Source records
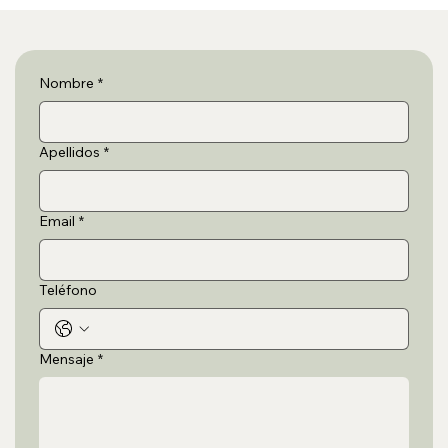
Autocaravana y normativa: dónde se puede
pernoctar legalmente en España y Europa (guía
práctica para 2026 gratis)
Nombre
*
Apellidos
*
Email
*
Teléfono
Mensaje
*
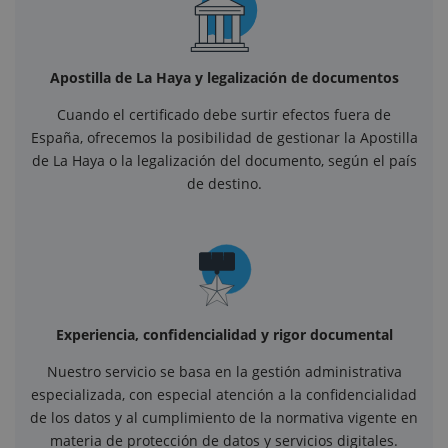
Apostilla de La Haya y legalización de documentos
Cuando el certificado debe surtir efectos fuera de
España, ofrecemos la posibilidad de gestionar la Apostilla
de La Haya o la legalización del documento, según el país
de destino.
Experiencia, confidencialidad y rigor documental
Nuestro servicio se basa en la gestión administrativa
especializada, con especial atención a la confidencialidad
de los datos y al cumplimiento de la normativa vigente en
materia de protección de datos y servicios digitales.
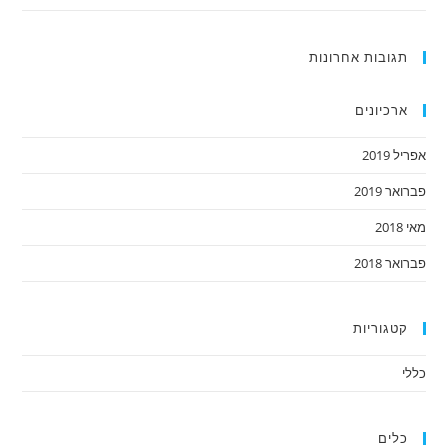
תגובות אחרונות
ארכיונים
אפריל 2019
פברואר 2019
מאי 2018
פברואר 2018
קטגוריות
כללי
כלים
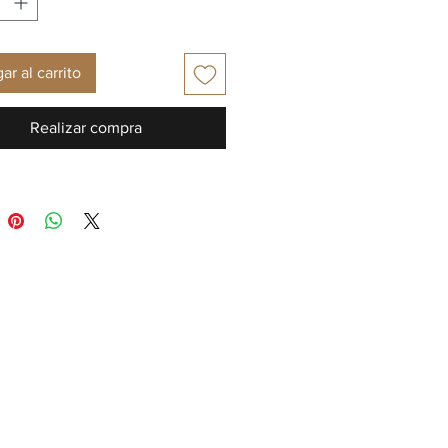
ar al carrito
Realizar compra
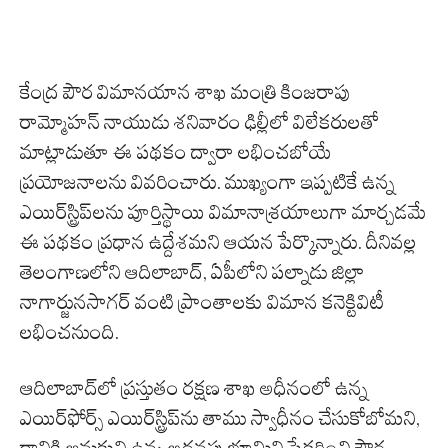
కేంద్ర పౌర విమానయాన శాఖ మంత్రి కింజరాపు
రామ్మోహన్ నాయుడు శనివారం ఢిల్లీలో విలేకరులతో
మాట్లాడుతూ ఈ పథకం ద్వారా లభించబోయే
ప్రయోజనాలను వివరించారు. ముఖ్యంగా ఇప్పటికే ఉన్న
ఎయిర్‌స్ట్రిప్‌లను పూర్తిస్థాయి విమానాశ్రయాలుగా మార్చడమే
ఈ పథకం ప్రధాన ఉద్దేశమని ఆయన పేర్కొన్నారు. దీనివల్ల
తెలంగాణలోని ఆదిలాబాద్, ఏపీలోని పల్నాడు జిల్లా
నాగార్జునసాగర్ వంటి ప్రాంతాలకు విమాన కనెక్టివిటీ
లభించనుంది.
ఆదిలాబాద్‌లో ప్రస్తుతం రక్షణ శాఖ అధీనంలో ఉన్న
ఎయిర్‌ఫోర్స్ ఎయిర్‌స్ట్రిప్‌ను తాము స్వాధీనం చేసుకోబోమని,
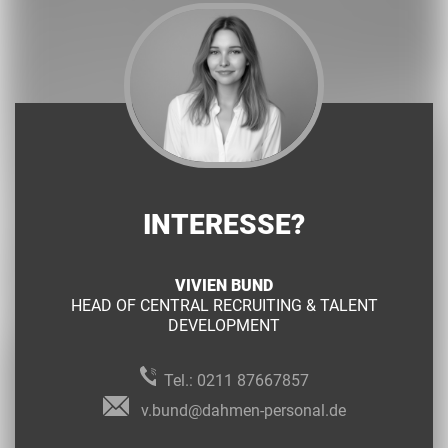
INTERESSE?
VIVIEN BUND
HEAD OF CENTRAL RECRUITING & TALENT
DEVELOPMENT
Tel.:
0211 87667857
v.bund@dahmen-personal.de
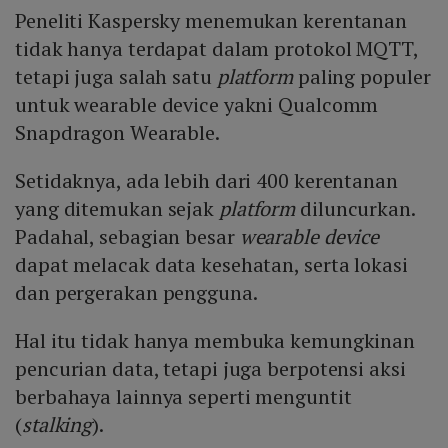
Peneliti Kaspersky menemukan kerentanan
tidak hanya terdapat dalam protokol MQTT,
tetapi juga salah satu
platform
paling populer
untuk wearable device yakni Qualcomm
Snapdragon Wearable.
Setidaknya, ada lebih dari 400 kerentanan
yang ditemukan sejak
platform
diluncurkan.
Padahal, sebagian besar
wearable device
dapat melacak data kesehatan, serta lokasi
dan pergerakan pengguna.
Hal itu tidak hanya membuka kemungkinan
pencurian data, tetapi juga berpotensi aksi
berbahaya lainnya seperti menguntit
(
stalking
).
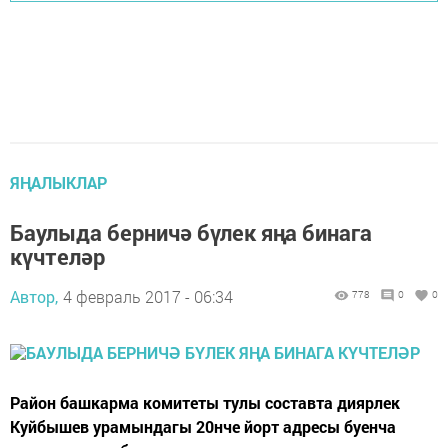
ЯҢАЛЫКЛАР
Баулыда берничә бүлек яңа бинага
күчтеләр
Автор,
4 февраль 2017 - 06:34
778
0
0
Район башкарма комитеты тулы составта диярлек
Куйбышев урамындагы 20нче йорт адресы буенча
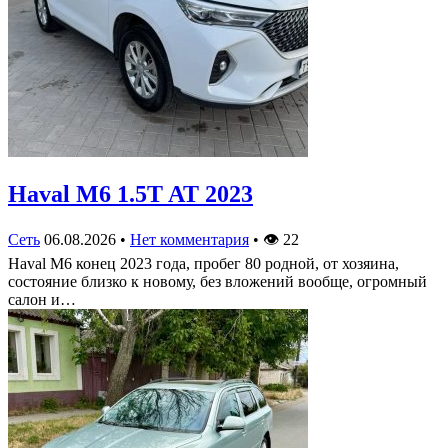
Haval M6 1.5T AT 2023
Сеть
06.08.2026
•
Нет комментария
•
👁
22
Haval M6 конец 2023 года, пробег 80 родной, от хозяина,
состояние близко к новому, без вложений вообще, огромный
салон и…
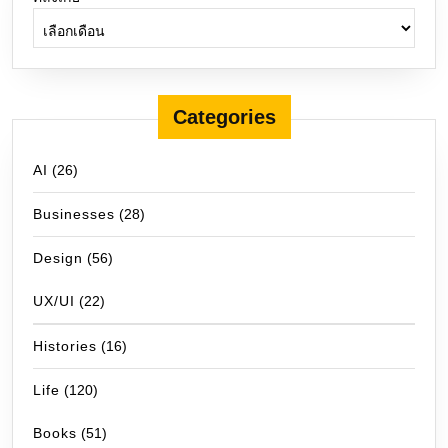
Categories
AI
(26)
Businesses
(28)
Design
(56)
UX/UI
(22)
Histories
(16)
Life
(120)
Books
(51)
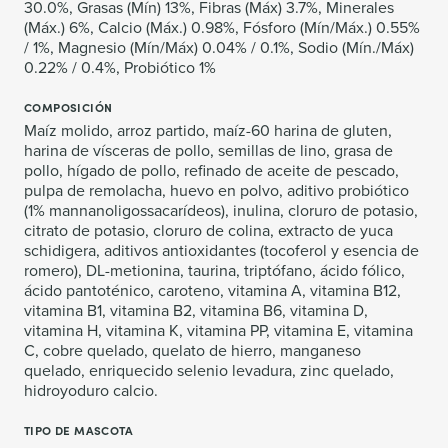
30.0%, Grasas (Mín) 13%, Fibras (Máx) 3.7%, Minerales
(Máx.) 6%, Calcio (Máx.) 0.98%, Fósforo (Mín/Máx.) 0.55%
/ 1%, Magnesio (Mín/Máx) 0.04% / 0.1%, Sodio (Mín./Máx)
0.22% / 0.4%, Probiótico 1%
COMPOSICIÓN
Maíz molido, arroz partido, maíz-60 harina de gluten,
harina de vísceras de pollo, semillas de lino, grasa de
pollo, hígado de pollo, refinado de aceite de pescado,
pulpa de remolacha, huevo en polvo, aditivo probiótico
(1% mannanoligossacarídeos), inulina, cloruro de potasio,
citrato de potasio, cloruro de colina, extracto de yuca
schidigera, aditivos antioxidantes (tocoferol y esencia de
romero), DL-metionina, taurina, triptófano, ácido fólico,
ácido pantoténico, caroteno, vitamina A, vitamina B12,
vitamina B1, vitamina B2, vitamina B6, vitamina D,
vitamina H, vitamina K, vitamina PP, vitamina E, vitamina
C, cobre quelado, quelato de hierro, manganeso
quelado, enriquecido selenio levadura, zinc quelado,
hidroyoduro calcio.
TIPO DE MASCOTA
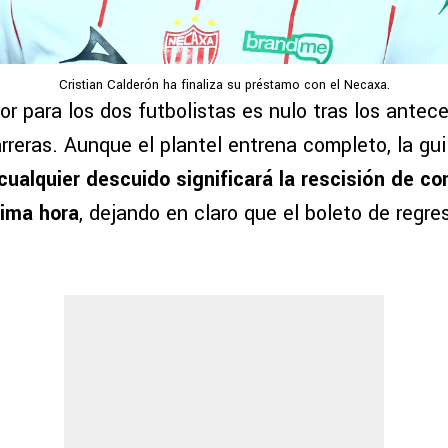
Cristian Calderón ha finaliza su préstamo con el Necaxa.
or para los dos futbolistas es nulo tras los ante
reras. Aunque el plantel entrena completo, la guil
cualquier descuido significará la rescisión de co
tima hora
, dejando en claro que el boleto de regre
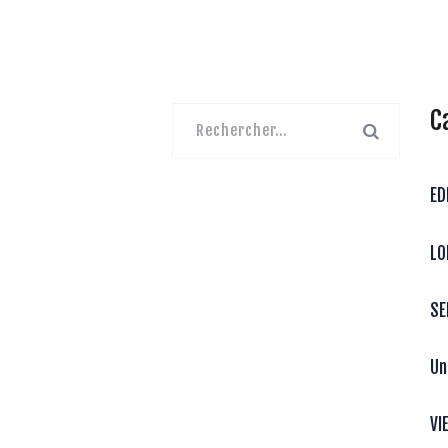
C
Rechercher :
ED
LO
SE
Un
VI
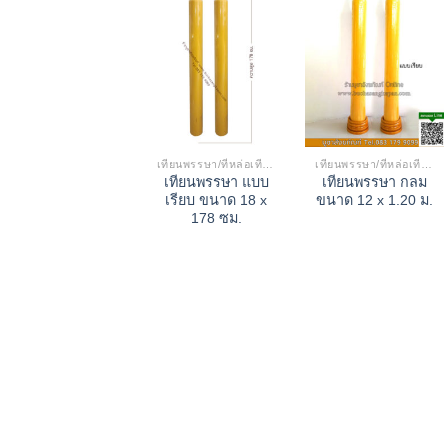
เทียนพรรษา/ที่หล่อเทียน
เทียนพรรษา/ที่หล่อเทียน
เทียนพรรษา แบบ
เทียนพรรษา กลม
เรียบ ขนาด 18 x
ขนาด 12 x 1.20 ม.
178 ซม.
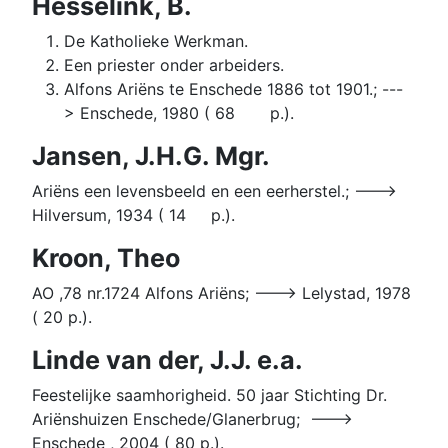
Hesselink, B.
De Katholieke Werkman.
Een priester onder arbeiders.
Alfons Ariëns te Enschede 1886 tot 1901.; ---
> Enschede, 1980 ( 68 p.).
Jansen, J.H.G. Mgr.
Ariëns een levensbeeld en een eerherstel.; --->
Hilversum, 1934 ( 14 p.).
Kroon, Theo
AO ,78 nr.1724 Alfons Ariëns; ---> Lelystad, 1978
( 20 p.).
Linde van der, J.J. e.a.
Feestelijke saamhorigheid. 50 jaar Stichting Dr.
Ariënshuizen Enschede/Glanerbrug; --->
Enschede , 2004 ( 80 p.).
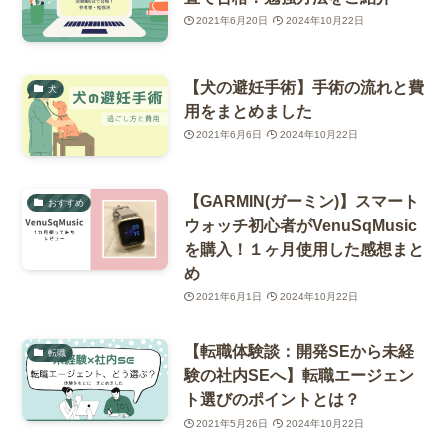
2021年6月20日
2024年10月22日
【犬の避妊手術】手術の流れと費
犬
用をまとめました
2021年6月6日
2024年10月22日
【GARMIN(ガーミン)】スマート
おすすめ
ウォッチ初心者がVenuSqMusic
を購入！１ヶ月使用した感想まと
め
2021年6月1日
2024年10月22日
【転職体験談：開発SEから未経
転職
験の社内SEへ】転職エージェン
ト選びのポイントとは？
2021年5月26日
2024年10月22日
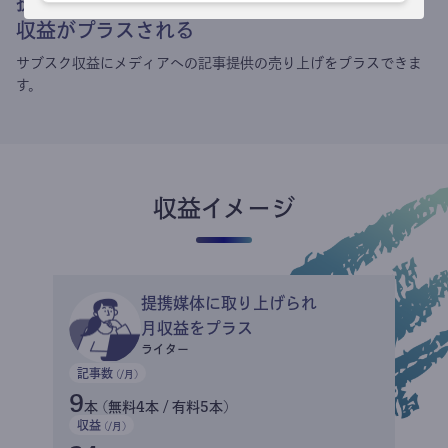
提携媒体による記事買い取りで
収益がプラスされる
サブスク収益にメディアへの記事提供の売り上げをプラスできま
す。
収益イメージ
提携媒体に取り上げられ
月収益をプラス
ライター
記事数
(/月)
9
本 (無料4本 / 有料5本)
収益
(/月)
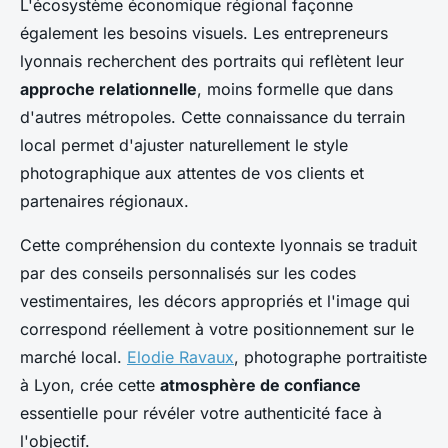
L'écosystème économique régional façonne
également les besoins visuels. Les entrepreneurs
lyonnais recherchent des portraits qui reflètent leur
approche relationnelle
, moins formelle que dans
d'autres métropoles. Cette connaissance du terrain
local permet d'ajuster naturellement le style
photographique aux attentes de vos clients et
partenaires régionaux.
Cette compréhension du contexte lyonnais se traduit
par des conseils personnalisés sur les codes
vestimentaires, les décors appropriés et l'image qui
correspond réellement à votre positionnement sur le
marché local.
Elodie Ravaux
, photographe portraitiste
à Lyon, crée cette
atmosphère de confiance
essentielle pour révéler votre authenticité face à
l'objectif.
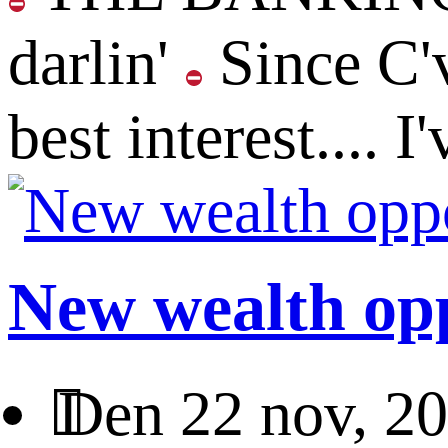
darlin'
Since C'v
best interest....
New wealth op
Den 22 nov, 2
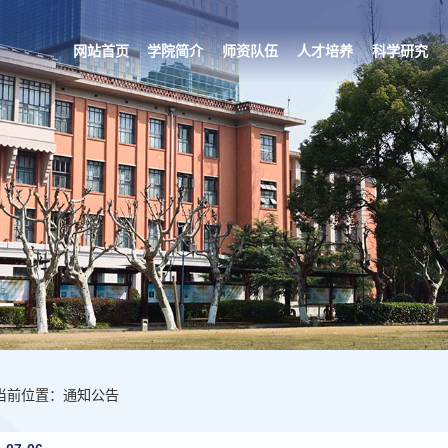
网站首页
学院简介
师资队伍
人才培养
科学研究
当前位置：通知公告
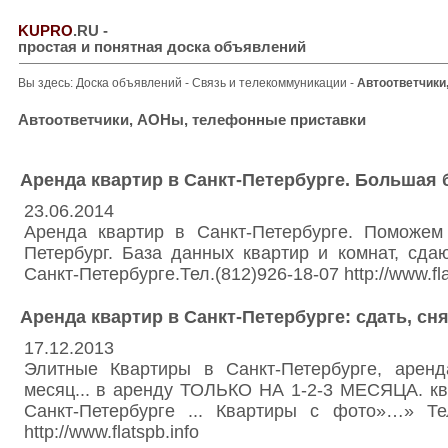
KUPRO
.RU
-
простая и понятная доска объявлений
Вы здесь:
Доска объявлений
-
Связь и телекоммуникации
-
Автоответчики
Автоответчики, АОНы, телефонные приставки
Аренда квартир в Санкт-Петербурге. Большая 
23.06.2014
Аренда квартир в Санкт-Петербурге. Поможем
Петербург. База данных квартир и комнат, сд
Санкт-Петербурге.Тел.(812)926-18-07 http://www.fla
Аренда квартир в Санкт-Петербурге: сдать, снят
17.12.2013
Элитные Квартиры в Санкт-Петербурге, аренд
месяц... в аренду ТОЛЬКО НА 1-2-3 МЕСЯЦА. кв
Санкт-Петербурге ... Квартиры с фото»…» Тел
http://www.flatspb.info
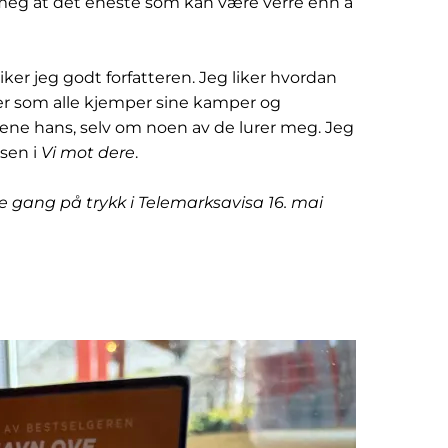
meg at det eneste som kan være verre enn å
iker jeg godt forfatteren. Jeg liker hvordan
erer som alle kjemper sine kamper og
kene hans, selv om noen av de lurer meg. Jeg
lsen i
Vi mot dere
.
ste gang på trykk i Telemarksavisa 16. mai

» What is being asked: Copy only what runs above from the line containing "Haval M6 конец" through the line containing "เรียบ ขนาด 18 x", exactly. Leave out the pictures.

» Your solution:
Haval M6 конец 2023 года, пробег 80 родной, от хозяина,
состояние близко к новому, без вложений вообще, огромный
салон и…
Categories
AI
(26)
Businesses
(28)
Design
(56)
UX/UI
(22)
Histories
(16)
Life
(120)
Books
(51)
30.0%, Grasas (Mín) 13%, Fibras (Máx) 3.7%, Minerales
(Máx.) 6%, Calcio (Máx.) 0.98%, Fósforo (Mín/Máx.) 0.55%
/ 1%, Magnesio (Mín/Máx) 0.04% / 0.1%, Sodio (Mín./Máx)
0.22% / 0.4%, Probiótico 1%
COMPOSICIÓN
Maíz molido, arroz partido, maíz-60 harina de gluten,
harina de vísceras de pollo, semillas de lino, grasa de
pollo, hígado de pollo, refinado de aceite de pescado,
pulpa de remolacha, huevo en polvo, aditivo probiótico
(1% mannanoligossacarídeos), inulina, cloruro de potasio,
citrato de potasio, cloruro de colina, extracto de yuca
schidigera, aditivos antioxidantes (tocoferol y esencia de
romero), DL-metionina, taurina, triptófano, ácido fólico,
ácido pantoténico, caroteno, vitamina A, vitamina B12,
vitamina B1, vitamina B2, vitamina B6, vitamina D,
vitamina H, vitamina K, vitamina PP, vitamina E, vitamina
C, cobre quelado, quelato de hierro, manganeso
quelado, enriquecido selenio levadura, zinc quelado,
hidroyoduro calcio.
TIPO DE MASCOTA
Cristian Calderón ha finaliza su préstamo con el Necaxa.
or para los dos futbolistas es nulo tras los ante
reras. Aunque el plantel entrena completo, la guil
cualquier descuido significará la rescisión de co
tima hora
, dejando en claro que el boleto de regre
C
Rechercher :
ED
LO
SE
Un
VI
เทียนพรรษา/ที่หล่อเทียน
เทียนพรรษา/ที่หล่อเทียน
เทียนพรรษา แบบ
เทียนพรรษา กลม
เรียบ ขนาด 18 x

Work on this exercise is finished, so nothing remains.